L’analisi della produzione cinese selezionata evidenzia una profonda, quasi ossessiva, frequentazione dei maestri del XX secolo. Dal lirismo cromatico di Van Gogh all’immediatezza dell’Art Brut, dalle geometrie cinetiche della Op Art alle sospensioni spaziali di Edward Hopper, e dalle violente e materiche pennellate dell’espressionismo astratto all’eco di David Hockney: il repertorio è vasto, la capacità tecnico-espressiva è ineccepibile. È palese la conoscenza quasi accademica della storia dell’arte, stranamente più orientata verso l’Occidente che verso le radici iconografiche autoctone.
Eppure, è proprio in questa padronanza che risiede la questione critica. Nello sforzo di domare il linguaggio formale altrui, si avverte un indebolimento della tensione spirituale e della propensione alla ricerca “nuova”. L’opera, pur formalmente impeccabile, sembra sacrificare quell’aura benjaminiana, quel carattere sacrale e originale che proietta un’espressione nel dominio dell’universalmente contemporaneo, a favore di una perizia esecutiva. L’impressione è che molta della pittura attuale cinese stia attraversando una fase cruciale di appropriazione sistematica, laddove la “ribellione” non è ancora programmata, ma demandata a un futuro superamento formale.
Il sostrato di ricerca che unisce le due sponde si configura, quindi, come una transizione antitetica.
Gli artisti cinesi sembrano porsi la domanda: «Come possiamo essere contemporanei assimilando una storia (quella occidentale) che non è la nostra origine diretta?». La loro è una ricerca dell’autonomia attraverso la padronanza di un linguaggio acquisito.
Gli artisti italiani, per contrasto, affrontano la questione opposta: «Come possiamo essere contemporanei superando una storia (quella italiana) che rischia di paralizzarci con il peso della sua eredità e del suo canone?». La loro è una ricerca dell’autonomia dal passato.

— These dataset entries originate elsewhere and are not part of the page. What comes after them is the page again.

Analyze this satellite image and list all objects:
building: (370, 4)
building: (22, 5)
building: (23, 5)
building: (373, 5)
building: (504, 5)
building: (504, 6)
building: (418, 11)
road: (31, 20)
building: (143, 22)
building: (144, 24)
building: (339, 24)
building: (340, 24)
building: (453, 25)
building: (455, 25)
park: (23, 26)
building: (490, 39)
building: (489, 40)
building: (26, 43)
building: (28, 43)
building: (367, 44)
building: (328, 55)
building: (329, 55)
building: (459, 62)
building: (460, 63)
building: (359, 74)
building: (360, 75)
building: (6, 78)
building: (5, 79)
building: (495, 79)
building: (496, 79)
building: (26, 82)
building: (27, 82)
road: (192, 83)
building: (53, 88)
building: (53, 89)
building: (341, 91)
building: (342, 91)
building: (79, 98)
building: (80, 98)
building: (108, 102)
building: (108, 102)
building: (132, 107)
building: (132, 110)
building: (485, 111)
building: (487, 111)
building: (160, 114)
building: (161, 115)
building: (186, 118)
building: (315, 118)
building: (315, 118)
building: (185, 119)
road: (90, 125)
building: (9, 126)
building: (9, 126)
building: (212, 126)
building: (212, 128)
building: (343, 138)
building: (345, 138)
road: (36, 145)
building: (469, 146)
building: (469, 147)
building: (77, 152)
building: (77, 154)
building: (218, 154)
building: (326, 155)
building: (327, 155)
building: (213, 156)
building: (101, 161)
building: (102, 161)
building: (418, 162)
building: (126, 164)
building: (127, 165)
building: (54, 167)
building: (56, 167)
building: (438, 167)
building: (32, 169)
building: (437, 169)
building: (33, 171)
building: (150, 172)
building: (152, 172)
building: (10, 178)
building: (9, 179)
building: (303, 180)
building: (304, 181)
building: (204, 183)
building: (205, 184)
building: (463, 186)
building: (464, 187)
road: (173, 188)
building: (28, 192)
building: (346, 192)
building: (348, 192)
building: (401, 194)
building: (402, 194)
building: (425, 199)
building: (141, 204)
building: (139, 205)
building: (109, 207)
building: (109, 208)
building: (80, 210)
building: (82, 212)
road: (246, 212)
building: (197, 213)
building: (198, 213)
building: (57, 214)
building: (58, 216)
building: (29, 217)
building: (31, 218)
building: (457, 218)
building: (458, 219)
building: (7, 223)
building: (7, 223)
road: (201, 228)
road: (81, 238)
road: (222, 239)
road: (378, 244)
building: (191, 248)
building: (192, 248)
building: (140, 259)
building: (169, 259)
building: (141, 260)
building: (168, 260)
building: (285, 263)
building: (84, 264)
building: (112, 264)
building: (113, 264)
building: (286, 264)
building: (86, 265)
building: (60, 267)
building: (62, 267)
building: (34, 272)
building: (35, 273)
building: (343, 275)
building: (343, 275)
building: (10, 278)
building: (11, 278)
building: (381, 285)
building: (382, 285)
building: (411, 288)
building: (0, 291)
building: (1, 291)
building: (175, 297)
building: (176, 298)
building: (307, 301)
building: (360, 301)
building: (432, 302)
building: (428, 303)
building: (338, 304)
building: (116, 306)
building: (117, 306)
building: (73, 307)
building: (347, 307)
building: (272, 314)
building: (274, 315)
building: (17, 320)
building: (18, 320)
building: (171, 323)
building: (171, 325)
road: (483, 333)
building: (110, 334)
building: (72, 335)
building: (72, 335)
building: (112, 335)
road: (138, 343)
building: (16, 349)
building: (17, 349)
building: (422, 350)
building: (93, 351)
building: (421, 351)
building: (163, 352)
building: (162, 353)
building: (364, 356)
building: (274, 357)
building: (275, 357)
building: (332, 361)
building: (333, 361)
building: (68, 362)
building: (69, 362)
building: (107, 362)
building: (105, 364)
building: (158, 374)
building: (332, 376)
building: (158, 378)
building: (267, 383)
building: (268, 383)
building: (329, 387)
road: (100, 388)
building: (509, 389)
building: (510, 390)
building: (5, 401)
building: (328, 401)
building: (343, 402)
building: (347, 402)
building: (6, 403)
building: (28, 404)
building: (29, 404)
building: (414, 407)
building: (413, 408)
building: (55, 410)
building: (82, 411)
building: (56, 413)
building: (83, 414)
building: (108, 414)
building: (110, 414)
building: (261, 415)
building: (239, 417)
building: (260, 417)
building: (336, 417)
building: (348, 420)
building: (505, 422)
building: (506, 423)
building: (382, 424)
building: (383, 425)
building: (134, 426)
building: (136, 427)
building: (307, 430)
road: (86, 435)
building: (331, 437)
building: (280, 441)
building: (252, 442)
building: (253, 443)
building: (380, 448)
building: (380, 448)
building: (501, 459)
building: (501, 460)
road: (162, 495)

L’AACC-I 2024 fotografa, così, un momento dinamico e non pacificato della scena internazionale: un fertile limbo tra la piena assimilazione (Cina) e la sua decostruzione (Italia). La contemporaneità, nel suo significato più profondo, si manifesta in questa tensione reciproca. Quest’annuario — a mio avviso — non celebra un punto d’arrivo, ma la necessaria, e talvolta ardua, fase di transizione che precede l’emergere di una sintesi autonoma e pienamente contemporanea.